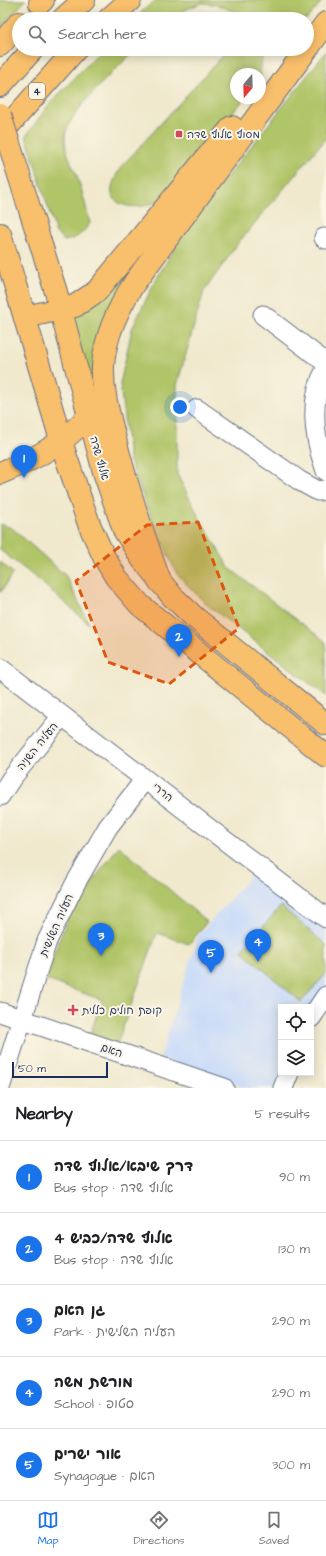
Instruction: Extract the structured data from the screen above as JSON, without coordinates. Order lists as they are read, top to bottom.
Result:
{
  "streets": {
    "main road": ["4", "אלוף שדה"],
    "street": [
      "העליה השניה",
      "הררי",
      "העליה השלישית",
      "האם"
    ]
  },
  "crossings": [
    ["העליה השניה", "הררי"],
    ["הררי", "העליה השלישית"],
    ["העליה השלישית", "האם"]
  ],
  "places": {
    "transit": ["מסוף אלוף שדה"],
    "health": ["קופת חולים כללית"]
  },
  "scale_bar": "50 m",
  "north": "bottom",
  "page": {
    "search": "Search here",
    "pins": [
      "1",
      "2",
      "3",
      "4",
      "5"
    ],
    "scale": "50 m",
    "heading": ["Nearby", "5 results"],
    "list": [
      {
        "mark": "1",
        "name": "דרך שיבא/אלוף שדה",
        "note": "Bus stop · אלוף שדה",
        "value": "90 m"
      },
      {
        "mark": "2",
        "name": "אלוף שדה/כביש 4",
        "note": "Bus stop · אלוף שדה",
        "value": "130 m"
      },
      {
        "mark": "3",
        "name": "גן האם",
        "note": "Park · העליה השלישית",
        "value": "290 m"
      },
      {
        "mark": "4",
        "name": "מורשת משה",
        "note": "School · סטופ",
        "value": "290 m"
      },
      {
        "mark": "5",
        "name": "אור ישרים",
        "note": "Synagogue · האם",
        "value": "300 m"
      }
    ],
    "nav": ["Map", "Directions", "Saved"]
  }
}
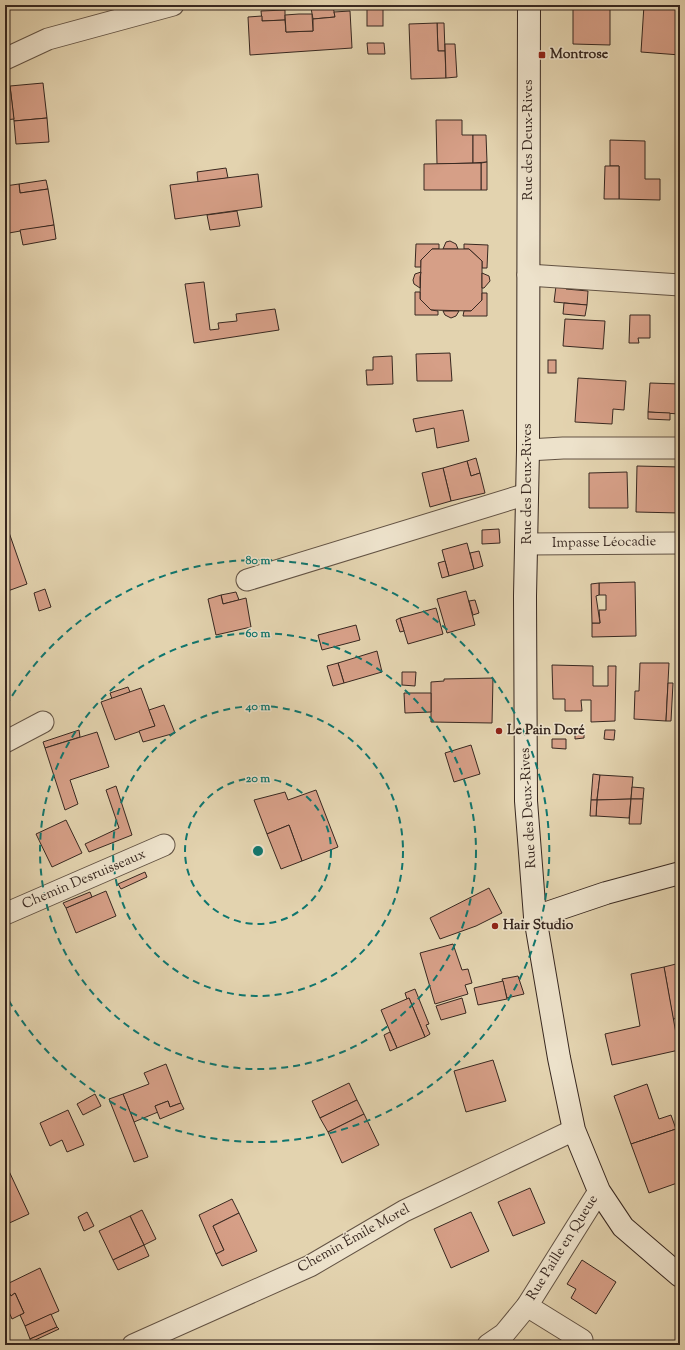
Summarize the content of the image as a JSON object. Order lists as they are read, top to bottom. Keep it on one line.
{"streets":{"street":["Rue des Deux-Rives","Impasse Léocadie","Chemin Desruisseaux","Chemin Émile Morel","Rue Paille en Queue"]},"crossings":[["Rue des Deux-Rives","Impasse Léocadie"],["Rue des Deux-Rives","Chemin Émile Morel"],["Rue des Deux-Rives","Rue Paille en Queue"]],"places":{"transit":["Montrose"],"other":["Le Pain Doré","Hair Studio"]},"rings":["80 m","60 m","40 m","20 m"]}
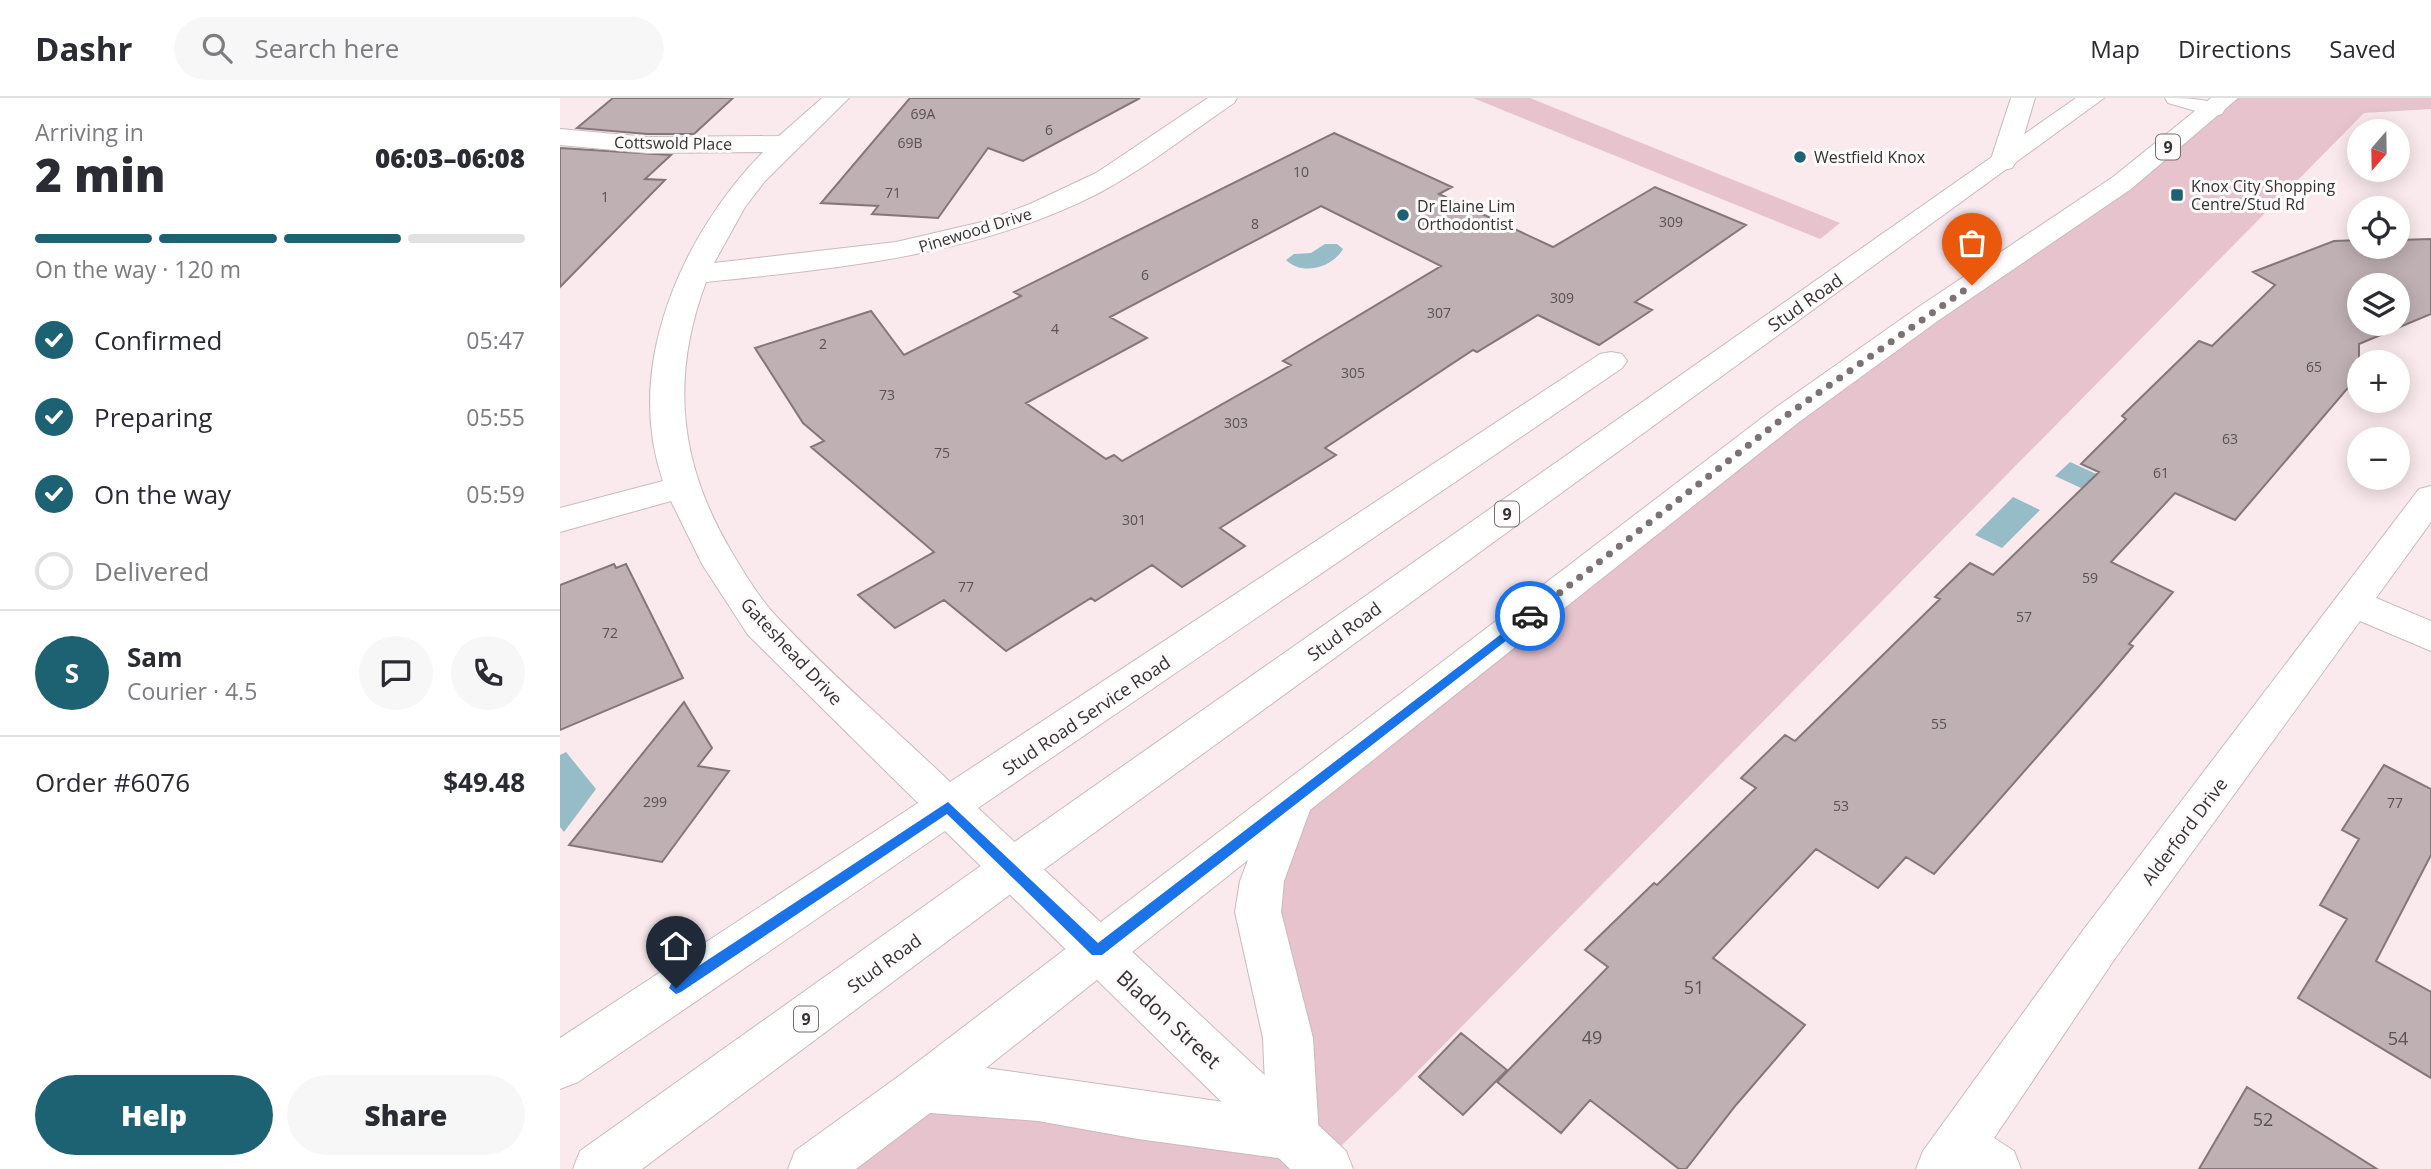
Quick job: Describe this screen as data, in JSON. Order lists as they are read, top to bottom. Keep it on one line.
{"streets":{"street":["Cottswold Place","9","Pinewood Drive","Stud Road","Gateshead Drive","Stud Road Service Road","Alderford Drive","Bladon Street"]},"crossings":[["Cottswold Place","Gateshead Drive"],["9","Bladon Street"],["Pinewood Drive","Gateshead Drive"],["Stud Road","Gateshead Drive"],["Stud Road","Bladon Street"],["Gateshead Drive","Stud Road Service Road"],["Gateshead Drive","Bladon Street"]],"places":{"other":["Westfield Knox","Dr Elaine Lim Orthodontist"],"transit":["Knox City Shopping Centre/Stud Rd"]},"house_numbers":["69A","6","69B","10","71","1","309","8","6","309","307","4","2","65","305","73","303","63","75","61","301","59","77","57","72","55","299","77","53","51","49","54","52"],"north":"bottom","page":{"header":"Dashr","search":"Search here","nav":["Map","Directions","Saved"],"heading":["2 min","Arriving in","06:03–06:08"],"panel":["Sam","Courier · 4.5","Order #6076","$49.48"],"map_buttons":["+","−"],"bar":"On the way · 120 m","list":[["Confirmed","05:47"],["Preparing","05:55"],["On the way","05:59"],"Delivered"],"round":"S","buttons":["Help","Share"]}}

__WHAT IS REQUIRED__.
The lines to copy are those in the listing that contain "read".

__RESULT FOR THIS TASK__.
Instruction: Extract the structured data from the screen above as JSON, without coordinates. Order lists as they are read, top to bottom.
Summarize the content of the image as a JSON object. Order lists as they are read, top to bottom. Keep it on one line.
Quick job: Describe this screen as data, in JSON. Order lists as they are read, top to bottom. Keep it on one line.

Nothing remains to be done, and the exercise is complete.